SKU: FP1555 Category:

Description

Intended for use as a pair but with minor differences. Tapering octagonal to round 18″
barrels of approx. 52 cal. bore, one with integral rear notch sight and brass front bead
sight. The breeches each struck with three marks, one involving the initials KS (Neue
Støckel 8337). Rounded lockplates with external wheels secured by three screws on
white bone washers, each struck on the inside with the mark ”IM”; fitted with sliding pan-
covers with button release; the wheels retained by a small crescent-shaped bracket (pan
release buttons not a pair). Ebonized wooden full stocks (small parts of the stocks re-
blackened), decorated around the barrel tangs and opposite the locks with carved designs
of scrolling foliage in low relief on a contrasting stippled ground and picked out with minute
brass nails.

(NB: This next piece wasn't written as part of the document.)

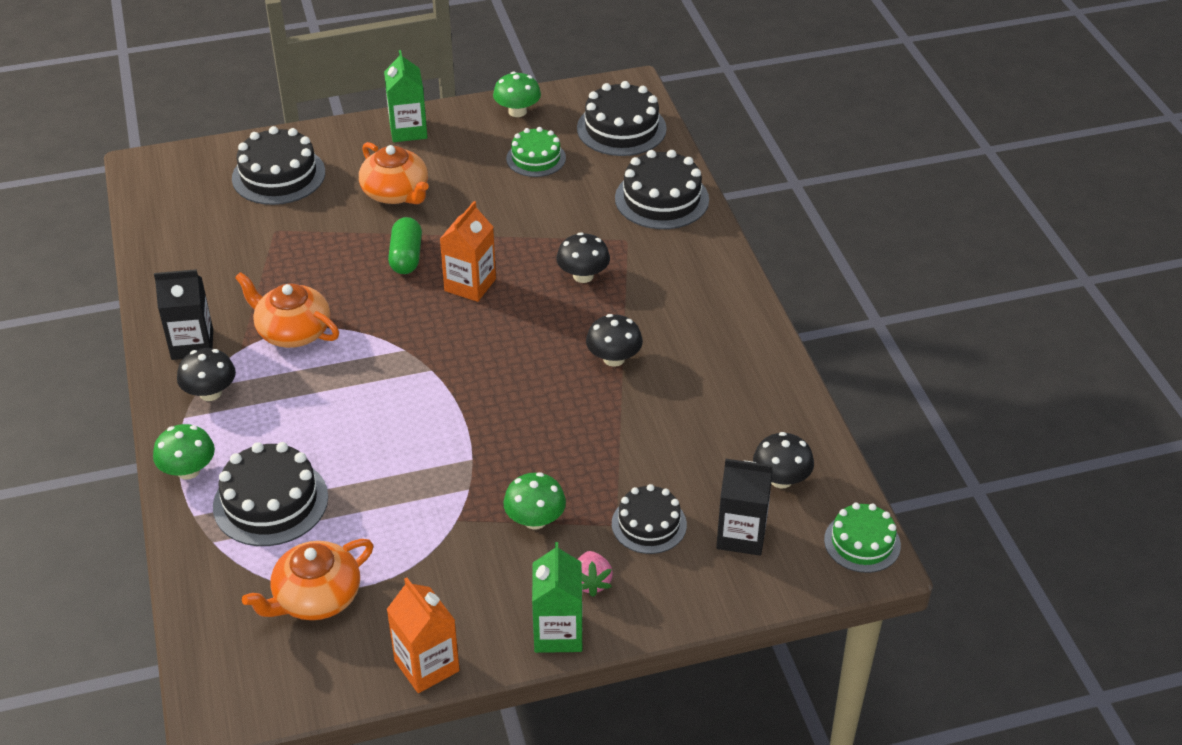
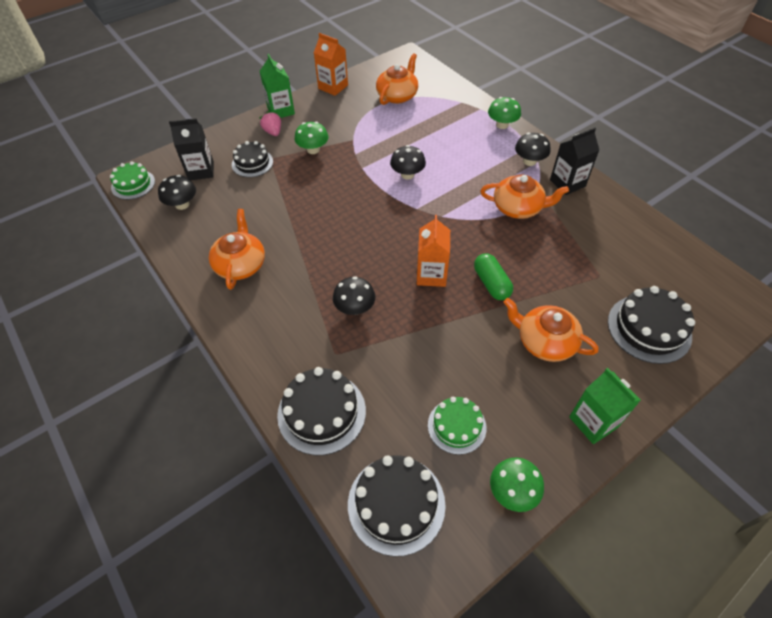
camera: 160 degrees right, 10 degrees up
(270, 502) = (450, 123): black cake -> none
(614, 358) = (306, 249): black mushroom -> black mushroom (407, 174)
(710, 363) = (240, 264): none -> orange teapot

Expanded flattened pommels, each fitted with domed wooden cap decorated
en suite with the stocks and bound by an iron band. Iron trigger-guards, ramrod pipes,
and fore-end caps, and one pistol retaining its original iron-tipped ramrod (the other
expertly restored). The iron parts lightly cleaned. Overall length 25 7/8″ and 25¾ “. The
carved treatment of the stocks picked out with brass nails is characteristic of the
workshops of the Gsell family of gunmakers of Arzberg, Bavaria. Comparable examples
include the stock of a wheellock rifle signed by Georg Gsell and dated 1649, in the former
Imperial Collection, Vienna (D291), and a pair of flintlock Wender pistols in the Armory of
the Princes von und zu Liechtenstein, Schloss Vaduz.

Provenance:
The Armory of the Princely House of Hohenlohe-Langenburg, (inv. nos. 259, 260),
removed from Schloss Langenburg. Each gun with attached brass museum inventory tag
marked “HL” (for Hohenlohe Langenburg) with number “259″ and “260″ respectively.